Sleep disorders
What you need to know

You feel better when you wake up from a full, restful night’s sleep. But do you realize that sleep problems, in addition to being a drain on your quality of life, can pose serious health problems? Nearly 70 million Americans of all ages and backgrounds are believed to suffer from sleep disorders such as sleep apnea, narcolepsy and insomnia. Yet only a small percentage of people are aware of the nature of their condition and that effective treatment is available. Baptist Beaumont Hospital offers sleep testing for adults and children as young as age 5. Some common sleep disorders include:

  • Obstructive sleep apnea: Loud snoring and gasping or choking during sleep due to an obstructed airway.
  • Insomnia: Persistent inability to fall asleep or stay asleep.
  • Narcolepsy: Sufferers frequently will become drowsy or fall asleep at inappropriate times and places. These “sleep” attacks can last from several seconds to more than 30 minutes and may occur even if the person has had a normal amount of nighttime sleep.
  • Restless legs syndrome: A crawling or tingling sensations in the legs while awake and an irresistible urge to move the legs during rest. Leg movement may cause frequent awakening and result in excessive daytime sleepiness.

How well does your child sleep?

According to the National Sleep Foundation, about 70 percent of children ages 10 and younger have problems sleeping. Sleep disorders affecting children include:
  • bedwetting
  • insomnia
  • night terrors
  • insomnia
  • sleep apnea
  • sleepwalking
Children who have learning, attention or behavior problems may suffer from excessive daytime sleepiness. Researchers studied 508 children and found that children whose parents reported excessive daytime sleepiness (EDS) — despite little indication of short sleep from traditional measurements — were more likely to experience learning, attention/hyperactivity and other problems than children without EDS.

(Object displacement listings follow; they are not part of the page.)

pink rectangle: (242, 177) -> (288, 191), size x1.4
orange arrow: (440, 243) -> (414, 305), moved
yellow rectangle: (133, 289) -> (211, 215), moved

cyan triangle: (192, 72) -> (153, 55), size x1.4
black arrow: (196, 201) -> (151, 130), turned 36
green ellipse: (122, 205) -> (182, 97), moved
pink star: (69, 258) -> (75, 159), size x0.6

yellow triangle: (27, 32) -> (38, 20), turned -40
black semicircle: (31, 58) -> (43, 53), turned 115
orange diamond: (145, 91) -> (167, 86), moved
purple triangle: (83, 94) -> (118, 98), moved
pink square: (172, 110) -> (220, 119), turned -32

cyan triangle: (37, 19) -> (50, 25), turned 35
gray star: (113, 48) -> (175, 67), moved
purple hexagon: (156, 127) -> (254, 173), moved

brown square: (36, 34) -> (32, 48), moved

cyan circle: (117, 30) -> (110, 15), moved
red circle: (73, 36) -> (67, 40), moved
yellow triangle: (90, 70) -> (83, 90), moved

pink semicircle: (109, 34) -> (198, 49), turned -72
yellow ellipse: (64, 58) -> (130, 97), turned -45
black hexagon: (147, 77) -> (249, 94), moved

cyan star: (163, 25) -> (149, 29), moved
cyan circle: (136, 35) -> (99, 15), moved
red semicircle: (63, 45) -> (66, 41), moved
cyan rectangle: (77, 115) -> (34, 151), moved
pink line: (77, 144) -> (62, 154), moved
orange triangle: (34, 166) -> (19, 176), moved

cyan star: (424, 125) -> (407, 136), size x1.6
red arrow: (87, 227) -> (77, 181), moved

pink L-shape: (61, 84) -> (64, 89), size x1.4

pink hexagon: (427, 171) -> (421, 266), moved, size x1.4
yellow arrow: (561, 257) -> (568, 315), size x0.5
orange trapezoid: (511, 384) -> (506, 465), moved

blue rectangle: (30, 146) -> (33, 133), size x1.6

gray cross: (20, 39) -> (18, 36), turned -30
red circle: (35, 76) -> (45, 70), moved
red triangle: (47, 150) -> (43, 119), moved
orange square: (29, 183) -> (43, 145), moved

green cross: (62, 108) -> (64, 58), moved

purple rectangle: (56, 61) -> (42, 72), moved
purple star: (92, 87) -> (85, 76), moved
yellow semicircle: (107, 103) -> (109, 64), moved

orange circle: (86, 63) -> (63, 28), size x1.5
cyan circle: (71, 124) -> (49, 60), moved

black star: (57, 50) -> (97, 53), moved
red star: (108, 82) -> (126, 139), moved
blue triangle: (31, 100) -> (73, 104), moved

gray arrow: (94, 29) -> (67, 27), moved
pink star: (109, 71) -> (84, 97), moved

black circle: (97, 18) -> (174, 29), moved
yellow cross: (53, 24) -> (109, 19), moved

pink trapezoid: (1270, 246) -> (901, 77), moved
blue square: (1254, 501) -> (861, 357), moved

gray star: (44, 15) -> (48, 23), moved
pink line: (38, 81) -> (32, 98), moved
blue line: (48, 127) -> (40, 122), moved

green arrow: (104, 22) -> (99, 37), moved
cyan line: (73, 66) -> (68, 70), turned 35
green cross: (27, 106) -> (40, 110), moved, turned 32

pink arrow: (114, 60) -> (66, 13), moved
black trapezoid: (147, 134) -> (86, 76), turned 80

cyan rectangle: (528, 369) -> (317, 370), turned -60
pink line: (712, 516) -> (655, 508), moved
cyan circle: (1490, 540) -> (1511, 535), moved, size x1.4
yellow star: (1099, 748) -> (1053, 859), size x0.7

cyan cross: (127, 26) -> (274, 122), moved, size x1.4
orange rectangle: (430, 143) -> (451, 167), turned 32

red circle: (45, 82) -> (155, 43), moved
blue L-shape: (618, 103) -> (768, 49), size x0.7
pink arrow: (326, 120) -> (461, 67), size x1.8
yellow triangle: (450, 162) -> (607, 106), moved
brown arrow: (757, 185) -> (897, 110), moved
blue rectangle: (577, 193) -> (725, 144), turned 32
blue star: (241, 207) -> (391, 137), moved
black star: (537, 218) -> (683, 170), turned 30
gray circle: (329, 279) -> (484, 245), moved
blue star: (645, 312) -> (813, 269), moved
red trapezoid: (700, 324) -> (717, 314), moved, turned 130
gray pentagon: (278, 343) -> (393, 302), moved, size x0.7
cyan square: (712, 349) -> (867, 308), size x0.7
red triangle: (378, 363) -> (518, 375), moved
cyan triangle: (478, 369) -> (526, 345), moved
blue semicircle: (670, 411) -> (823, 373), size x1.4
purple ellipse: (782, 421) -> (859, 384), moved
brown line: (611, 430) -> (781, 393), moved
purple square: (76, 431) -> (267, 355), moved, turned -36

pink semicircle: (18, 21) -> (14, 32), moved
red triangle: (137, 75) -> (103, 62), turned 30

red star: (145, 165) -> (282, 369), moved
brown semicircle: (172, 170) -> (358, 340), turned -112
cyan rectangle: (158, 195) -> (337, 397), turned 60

Cognitive and behavioral functioning as a result of EDS can have a serious impact on a child’s development. When children are referred for neurobehavioral problems, they should be assessed for potential risk factors for EDS. Recognizing and treating EDS can offer new strategies to address some of the most common neurobehavioral challenges in young school-age children.

Parents and educators are good resources for determining whether a child seems excessively sleepy in the daytime — and the problem should be taken seriously.